Best wishes for your incurable illness- an article from BMJ

I took the liberty of reproducing the content of an article from BMJ here, as I believe many fibromyalgia and chronic illness patients will fully agree with what Trisha Greenhalgh says. Trisha's articles always strike a chord with me, as I believe she is one academic out there who truly understands patients' views.

Best wishes for your incurable illness

by: Trisha Greenhalgh

"Get well soon" is a greeting from a bygone era, in which illness was generally acute and self limiting. These days, those of us on the shady side of 40 are as likely as not to have at least one disease that will not go away, and those over 65 have an average of three. A rising stack of policy documents seeking to address the needs of people who are never going to get better emphasises self efficacy, concordance, expert patienthood, peer support, and personal care plans, while professionals are taught to hang loose, applaud self management, and focus their efforts on the few who have advanced disease and rare complications.

The ill are no longer called "patients," since this term aligns with an outdated view of the sick role first proposed by Talcott Parsons, in which we took to our beds and exchanged our normal social duties for the attention of our relatives and the professional services of a physician. Society has moved on. The discourse is now all about accommodating the "ill" individual into a flexible and enabling society.

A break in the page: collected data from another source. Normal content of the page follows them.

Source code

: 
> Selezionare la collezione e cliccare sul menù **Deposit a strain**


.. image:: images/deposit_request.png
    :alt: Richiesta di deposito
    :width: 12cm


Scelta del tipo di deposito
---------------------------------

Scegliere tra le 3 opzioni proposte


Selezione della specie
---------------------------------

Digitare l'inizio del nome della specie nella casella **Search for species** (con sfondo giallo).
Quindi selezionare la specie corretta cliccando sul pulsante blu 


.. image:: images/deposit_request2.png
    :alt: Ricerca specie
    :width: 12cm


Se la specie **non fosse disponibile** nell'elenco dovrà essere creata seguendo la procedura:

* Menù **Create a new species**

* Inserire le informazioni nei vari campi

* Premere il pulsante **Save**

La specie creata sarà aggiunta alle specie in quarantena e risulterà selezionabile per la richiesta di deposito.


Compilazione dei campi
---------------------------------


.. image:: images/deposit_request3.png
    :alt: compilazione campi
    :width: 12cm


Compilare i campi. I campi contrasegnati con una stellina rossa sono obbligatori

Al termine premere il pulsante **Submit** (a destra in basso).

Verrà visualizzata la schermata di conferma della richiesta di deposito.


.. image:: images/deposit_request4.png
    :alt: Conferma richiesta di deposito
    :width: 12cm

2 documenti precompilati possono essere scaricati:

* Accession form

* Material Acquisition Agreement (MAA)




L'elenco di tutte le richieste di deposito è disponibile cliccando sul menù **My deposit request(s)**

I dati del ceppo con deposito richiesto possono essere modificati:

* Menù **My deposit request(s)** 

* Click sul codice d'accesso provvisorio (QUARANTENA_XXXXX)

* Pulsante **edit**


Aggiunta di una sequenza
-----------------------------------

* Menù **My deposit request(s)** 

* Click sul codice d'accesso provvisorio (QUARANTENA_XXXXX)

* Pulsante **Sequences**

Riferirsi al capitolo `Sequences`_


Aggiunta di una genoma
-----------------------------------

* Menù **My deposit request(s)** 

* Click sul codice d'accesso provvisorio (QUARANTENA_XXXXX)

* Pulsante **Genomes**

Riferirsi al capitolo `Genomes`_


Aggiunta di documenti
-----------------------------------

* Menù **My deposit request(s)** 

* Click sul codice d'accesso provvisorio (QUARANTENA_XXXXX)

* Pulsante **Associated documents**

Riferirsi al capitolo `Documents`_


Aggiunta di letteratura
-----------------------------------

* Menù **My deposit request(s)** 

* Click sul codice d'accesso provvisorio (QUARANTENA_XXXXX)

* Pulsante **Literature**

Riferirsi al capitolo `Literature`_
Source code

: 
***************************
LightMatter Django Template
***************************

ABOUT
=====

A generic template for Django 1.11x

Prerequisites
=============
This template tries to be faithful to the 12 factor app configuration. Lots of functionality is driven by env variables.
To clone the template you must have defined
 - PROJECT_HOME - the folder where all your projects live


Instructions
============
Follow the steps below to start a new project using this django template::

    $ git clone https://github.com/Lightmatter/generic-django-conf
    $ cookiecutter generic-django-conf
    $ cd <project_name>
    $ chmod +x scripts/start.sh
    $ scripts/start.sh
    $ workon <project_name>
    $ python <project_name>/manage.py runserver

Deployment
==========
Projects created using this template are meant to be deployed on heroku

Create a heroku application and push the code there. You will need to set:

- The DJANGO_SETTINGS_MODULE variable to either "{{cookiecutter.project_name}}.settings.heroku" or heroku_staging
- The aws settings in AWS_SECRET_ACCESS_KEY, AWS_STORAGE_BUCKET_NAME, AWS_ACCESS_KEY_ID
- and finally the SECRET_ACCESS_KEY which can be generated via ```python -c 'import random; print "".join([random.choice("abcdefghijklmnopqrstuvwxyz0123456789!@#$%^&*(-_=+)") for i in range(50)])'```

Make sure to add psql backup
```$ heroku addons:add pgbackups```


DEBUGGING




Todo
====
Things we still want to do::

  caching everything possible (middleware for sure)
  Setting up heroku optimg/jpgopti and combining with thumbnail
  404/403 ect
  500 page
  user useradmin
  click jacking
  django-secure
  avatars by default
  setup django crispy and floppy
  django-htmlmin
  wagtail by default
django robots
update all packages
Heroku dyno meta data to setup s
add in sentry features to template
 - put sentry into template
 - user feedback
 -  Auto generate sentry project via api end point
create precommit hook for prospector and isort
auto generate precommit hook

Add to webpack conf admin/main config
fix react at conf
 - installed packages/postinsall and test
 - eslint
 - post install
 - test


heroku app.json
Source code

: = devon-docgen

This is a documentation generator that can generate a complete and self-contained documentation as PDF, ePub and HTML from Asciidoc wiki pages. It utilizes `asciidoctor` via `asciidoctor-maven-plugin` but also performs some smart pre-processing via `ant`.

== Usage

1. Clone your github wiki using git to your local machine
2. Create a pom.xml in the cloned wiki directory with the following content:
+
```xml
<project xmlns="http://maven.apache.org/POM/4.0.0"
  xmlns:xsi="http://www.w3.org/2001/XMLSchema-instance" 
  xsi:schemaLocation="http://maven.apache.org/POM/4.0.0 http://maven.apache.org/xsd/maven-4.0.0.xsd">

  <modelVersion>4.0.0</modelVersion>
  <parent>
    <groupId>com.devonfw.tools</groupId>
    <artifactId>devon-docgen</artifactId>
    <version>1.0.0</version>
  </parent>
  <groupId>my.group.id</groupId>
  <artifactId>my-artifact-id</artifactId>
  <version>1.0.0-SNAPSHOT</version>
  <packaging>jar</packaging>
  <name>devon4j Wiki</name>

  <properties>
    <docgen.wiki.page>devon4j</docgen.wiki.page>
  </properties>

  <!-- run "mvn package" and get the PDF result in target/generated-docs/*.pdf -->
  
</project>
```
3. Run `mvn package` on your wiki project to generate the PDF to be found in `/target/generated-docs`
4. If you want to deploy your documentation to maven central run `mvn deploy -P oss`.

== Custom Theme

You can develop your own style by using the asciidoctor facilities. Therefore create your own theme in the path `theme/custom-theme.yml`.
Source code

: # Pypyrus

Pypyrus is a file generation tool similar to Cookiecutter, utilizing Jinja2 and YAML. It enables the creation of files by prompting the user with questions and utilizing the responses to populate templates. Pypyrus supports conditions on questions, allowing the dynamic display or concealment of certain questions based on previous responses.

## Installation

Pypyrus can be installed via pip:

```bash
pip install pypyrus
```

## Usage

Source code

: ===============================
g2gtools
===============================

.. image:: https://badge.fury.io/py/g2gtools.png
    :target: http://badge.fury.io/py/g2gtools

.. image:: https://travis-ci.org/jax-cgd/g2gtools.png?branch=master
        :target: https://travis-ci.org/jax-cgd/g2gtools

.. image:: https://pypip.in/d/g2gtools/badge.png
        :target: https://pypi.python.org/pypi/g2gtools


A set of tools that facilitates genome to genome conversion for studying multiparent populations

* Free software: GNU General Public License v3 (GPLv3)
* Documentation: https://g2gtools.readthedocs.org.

You know all this. It's been going on for a good 15 years. It is surprising, then, that it has taken until now for an entrepreneur to come up with a set of greeting cards called "Journeys" designed for people whose most optimistic prognosis is gradual but inexorable deterioration.

Have you got a friend who has been diagnosed with multiple sclerosis? Why not send them a card with "Don't give up . . . you're not alone. Don't stop believing . . . so many people care. Don't ever forget how strong you really are . ." Or a colleague struggling with a parent with dementia who may like to hear: "Watching a parent change can be difficult. Where once stood a tower of strength, there is now a person who needs your care." Perhaps your friend would benefit from a bumper sticker saying "If you're handed it you can handle it" or the generic pick-me-up "Don't give up hope, and it won't give up on you."

Hallmark offer their new range of greeting cards as part of "the new normal." It is, of course, both an idea whose time had come and an innovative way of cashing in on human misery. But if it was OK in the 20th century to make money out of "get well soon," surely it's OK in the 21st to help people say, "Hang in there brother/sister."

The article was published in BMJ,
link: http://www.bmj.com/cgi/content/full/334/7592/538-a

1 comment:

Anonymous said...

Wow, this is exactly what I need as a fibromite. I don't need people to tell me I'm going to get better, I'm probably not. I need them to tell me that I can handle this if I stay sick. Congrats on the ph.d thats an amazing accomplishment!